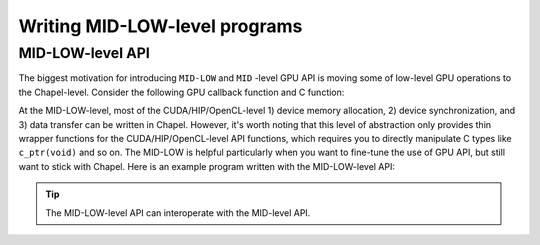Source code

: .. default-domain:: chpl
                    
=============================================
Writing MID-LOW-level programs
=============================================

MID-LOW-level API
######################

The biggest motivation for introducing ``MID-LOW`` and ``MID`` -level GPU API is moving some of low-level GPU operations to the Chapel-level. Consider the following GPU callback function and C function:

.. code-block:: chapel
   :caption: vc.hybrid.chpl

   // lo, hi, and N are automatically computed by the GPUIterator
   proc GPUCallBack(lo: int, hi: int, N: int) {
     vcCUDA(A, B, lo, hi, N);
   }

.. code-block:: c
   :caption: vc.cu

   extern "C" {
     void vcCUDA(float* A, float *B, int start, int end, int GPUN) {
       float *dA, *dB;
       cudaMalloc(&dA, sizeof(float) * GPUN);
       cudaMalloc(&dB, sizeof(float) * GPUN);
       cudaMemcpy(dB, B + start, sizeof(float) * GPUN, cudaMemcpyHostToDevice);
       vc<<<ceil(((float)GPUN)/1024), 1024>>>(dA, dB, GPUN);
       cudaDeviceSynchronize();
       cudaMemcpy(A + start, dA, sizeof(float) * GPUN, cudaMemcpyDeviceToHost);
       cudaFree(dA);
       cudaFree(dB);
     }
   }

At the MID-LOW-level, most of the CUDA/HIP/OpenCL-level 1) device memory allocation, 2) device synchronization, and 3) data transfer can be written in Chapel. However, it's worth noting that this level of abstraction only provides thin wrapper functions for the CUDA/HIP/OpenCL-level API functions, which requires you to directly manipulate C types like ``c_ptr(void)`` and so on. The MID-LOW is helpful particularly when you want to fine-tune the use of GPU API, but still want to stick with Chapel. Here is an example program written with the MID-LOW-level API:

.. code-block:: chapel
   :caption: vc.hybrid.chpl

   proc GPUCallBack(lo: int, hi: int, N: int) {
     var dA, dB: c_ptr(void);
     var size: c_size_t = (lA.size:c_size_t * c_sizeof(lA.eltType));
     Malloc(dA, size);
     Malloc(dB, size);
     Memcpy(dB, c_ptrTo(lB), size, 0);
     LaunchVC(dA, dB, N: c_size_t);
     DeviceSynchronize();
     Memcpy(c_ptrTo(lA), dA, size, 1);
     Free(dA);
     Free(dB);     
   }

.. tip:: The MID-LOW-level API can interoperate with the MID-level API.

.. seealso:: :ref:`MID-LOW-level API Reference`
------------
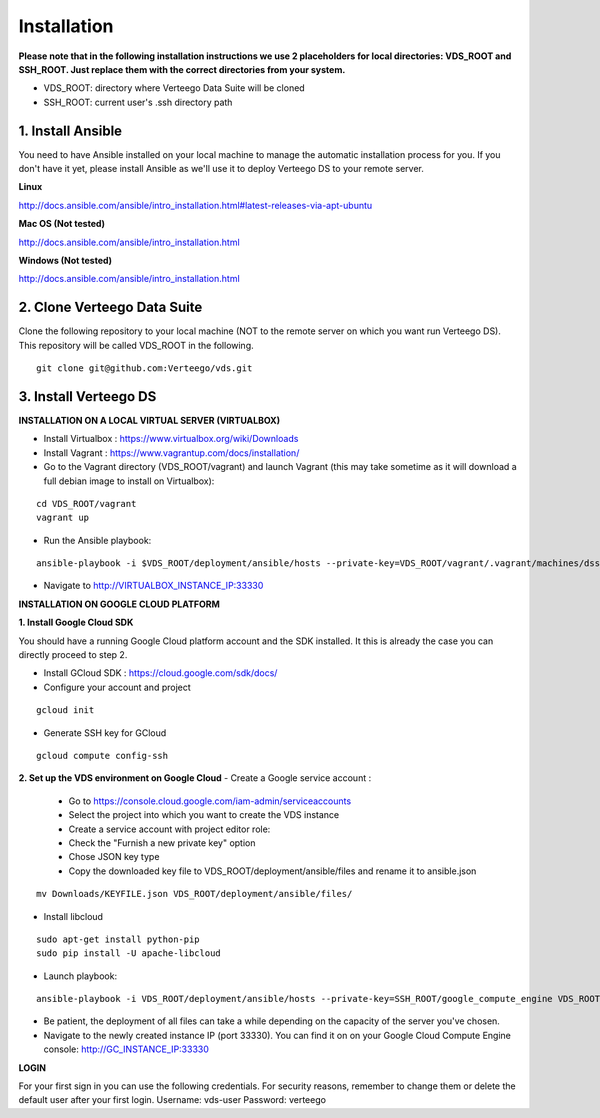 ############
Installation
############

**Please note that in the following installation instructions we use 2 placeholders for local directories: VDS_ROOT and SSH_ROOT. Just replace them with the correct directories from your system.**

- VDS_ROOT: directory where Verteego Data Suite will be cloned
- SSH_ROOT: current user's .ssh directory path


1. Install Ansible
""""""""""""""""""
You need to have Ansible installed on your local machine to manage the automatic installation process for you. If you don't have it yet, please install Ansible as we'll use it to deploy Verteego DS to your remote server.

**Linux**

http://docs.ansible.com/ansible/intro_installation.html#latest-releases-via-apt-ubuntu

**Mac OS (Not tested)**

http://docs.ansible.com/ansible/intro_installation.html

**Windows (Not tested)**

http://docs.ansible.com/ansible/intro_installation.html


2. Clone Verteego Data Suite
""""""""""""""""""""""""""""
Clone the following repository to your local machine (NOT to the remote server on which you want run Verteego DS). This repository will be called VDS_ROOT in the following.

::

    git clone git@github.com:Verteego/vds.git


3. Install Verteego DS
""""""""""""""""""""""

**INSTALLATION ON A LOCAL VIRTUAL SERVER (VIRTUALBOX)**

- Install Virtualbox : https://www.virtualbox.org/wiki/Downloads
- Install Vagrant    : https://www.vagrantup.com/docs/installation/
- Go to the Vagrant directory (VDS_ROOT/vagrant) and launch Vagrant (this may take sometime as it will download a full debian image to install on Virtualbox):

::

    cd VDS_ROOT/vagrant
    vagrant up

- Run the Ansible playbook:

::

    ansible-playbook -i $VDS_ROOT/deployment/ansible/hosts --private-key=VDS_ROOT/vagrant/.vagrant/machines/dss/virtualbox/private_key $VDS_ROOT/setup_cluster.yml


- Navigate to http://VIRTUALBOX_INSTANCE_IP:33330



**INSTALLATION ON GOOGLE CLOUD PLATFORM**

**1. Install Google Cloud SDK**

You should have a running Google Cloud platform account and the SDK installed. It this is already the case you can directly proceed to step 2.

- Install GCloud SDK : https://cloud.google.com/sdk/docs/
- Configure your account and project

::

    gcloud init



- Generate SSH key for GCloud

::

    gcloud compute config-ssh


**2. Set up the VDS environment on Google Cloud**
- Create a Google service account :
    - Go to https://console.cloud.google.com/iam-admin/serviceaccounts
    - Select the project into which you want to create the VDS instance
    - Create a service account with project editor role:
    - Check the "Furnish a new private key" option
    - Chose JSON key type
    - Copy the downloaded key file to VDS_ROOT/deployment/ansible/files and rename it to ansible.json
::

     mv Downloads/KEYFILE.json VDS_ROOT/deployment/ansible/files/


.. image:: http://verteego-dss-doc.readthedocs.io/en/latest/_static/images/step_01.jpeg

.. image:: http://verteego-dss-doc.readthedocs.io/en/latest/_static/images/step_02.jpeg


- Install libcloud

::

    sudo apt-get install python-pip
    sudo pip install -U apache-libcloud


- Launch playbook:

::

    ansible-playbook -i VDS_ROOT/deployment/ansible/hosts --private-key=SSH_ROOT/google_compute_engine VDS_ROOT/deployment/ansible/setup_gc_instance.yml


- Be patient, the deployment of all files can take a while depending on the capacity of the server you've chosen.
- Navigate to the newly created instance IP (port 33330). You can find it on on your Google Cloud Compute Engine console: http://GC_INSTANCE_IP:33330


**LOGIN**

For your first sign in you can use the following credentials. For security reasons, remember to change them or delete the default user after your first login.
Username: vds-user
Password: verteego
------------
> **Exercise directions**: Look through the entries and work out how many lines have the word "Navigate" in them; reply with that number only.

> **Result**: 2